THE close connection between the former chairman of Cleveland Police Authority and a heating firm which gained maintenance contracts from the force has been revealed.

Documents released after Operation Sacristy came to end showed how Middlesbrough-based company Combi UK was awarded more than £26,000 worth of contracts without the need to go through a tendering process.

Dave McLuckie was a paid consultant with the company while working full time at Cleveland Potash and serving as a Labour councillor on Redcar and Cleveland Borough Council as well as Cleveland Police Authority (CPA).

The link was originally disclosed in 2011 - five years after the first contract for £23,000 was given to the firm - when Mr McLuckie announced he was standing down from his role as CPA chairman.
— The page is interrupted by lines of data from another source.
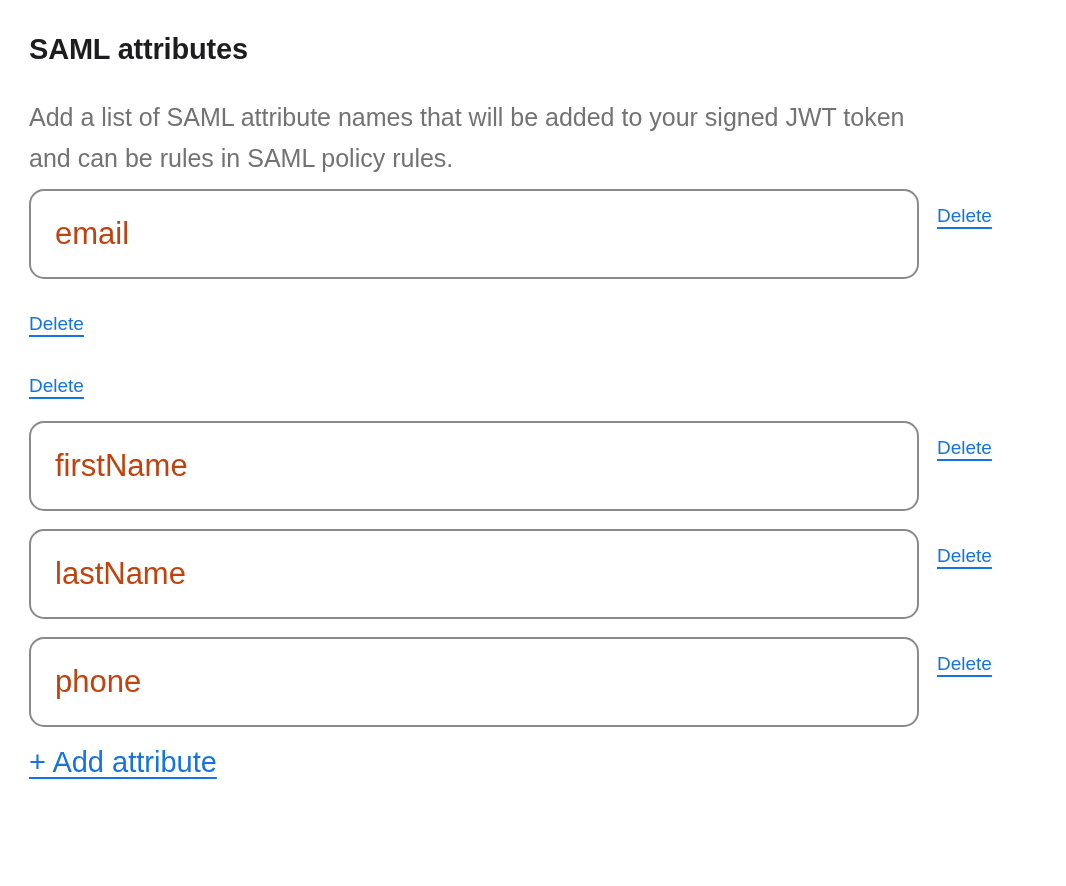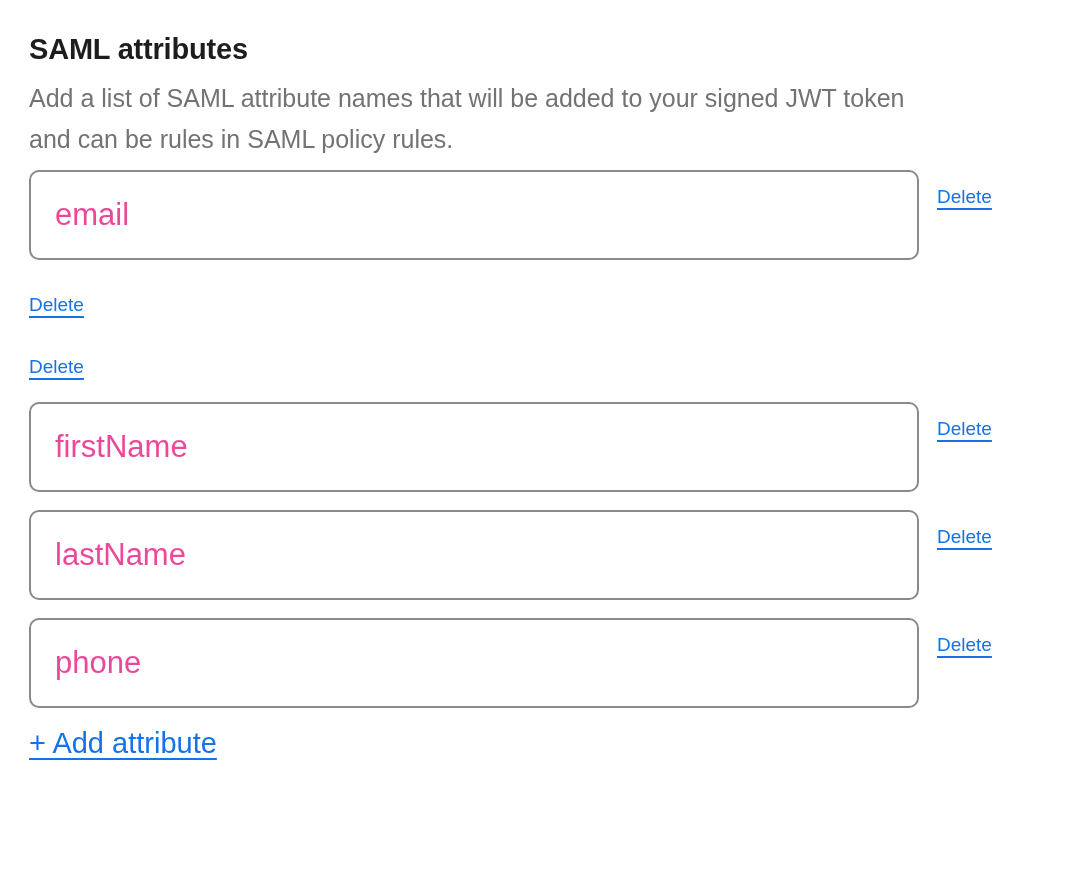--- a/index.html
+++ b/index.html
@@ -11,44 +11,44 @@
     font-family: "Liberation Sans", sans-serif;
     padding: 32px 40px 20px 29px;
     color: #1d1d1f;
   }
   .section-title {
     font-size: 29px;
     font-weight: 700;
     letter-spacing: -0.2px;
     color: #1d1d1f;
     line-height: 34px;
-    margin-bottom: 12px;
+    margin-bottom: 31px;
   }
   .section-description {
     font-size: 25px;
     color: #737373;
     line-height: 41px;
     margin-bottom: 10px;
   }
   .attr-row {
     display: flex;
     align-items: flex-start;
     gap: 18px;
     margin-bottom: 18px;
   }
   .attr-input {
     width: 890px;
     height: 90px;
     border: 2px solid #8a8a8e;
-    border-radius: 10px;
+    border-radius: 15px;
     background: #ffffff;
     padding: 0 24px;
     font-family: "Liberation Sans", sans-serif;
     font-size: 31px;
-    color: #ec4899;
+    color: #c2410c;
     outline: none;
   }
   a.link {
     color: #1473e6;
     text-decoration: underline;
     text-decoration-thickness: 2px;
     text-underline-offset: 5px;
     cursor: pointer;
   }
   .delete-link {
Mr McLuckie has always maintained he had no part in any of the contract negotiations or bidding process.

And the former borough councillor declared his connection to the company in the Register of Members' Interests at both the police authority and the council.

However, the contracts formed part of the corruption investigation that was headed up by the former chief constable of Warwickshire Police, Keith Bristow.

Earlier this week, Mr Bristow, now the Director General of the National Crime Agency (NCA), announced there would be no criminal charges brought against any of the ten people arrested in connection with the investigation, including Mr McLuckie.

Mr Bristow said: “The investigation followed the evidence and in accordance with its terms of reference it had to be necessarily extensive. It was independently reviewed and found to be thorough and focused. It did not receive the support or cooperation of those under investigation and was conducted as expeditiously as professionally possible in the circumstances.

“Operation Sacristy identified a lack of ethical leadership and effective governance at the highest levels of Cleveland Police and Cleveland Police Authority. There was a multi-lateral breakdown of standards, poor practices and breaches of regulations, policies and procedures.”

Between June 2006 and July 2011, the company was awarded £94,468.79 worth of contracts by the police authority.

In August 2006 the company provided a 12-seat box at Middlesbrough Football Club for Mr McLuckie at a cost of £21,675 plus VAT.

Mr McLuckie has always denied he had done anything wrong.

He said: “All of us who have been damaged by Sacristy—and the public who will bear the financial burden—deserve to know the identities and motivation of those who initiated it in the first place and who continued to drive it forward for so long when it was clear there was no justification and no genuine evidence.”

Last July, Mr McLuckie was jailed for eight months for perverting the course justice by asking a friend to accept speeding points on his behalf.

No-one from Combi UK - which still has contracts with Cleveland Police - was available to comment.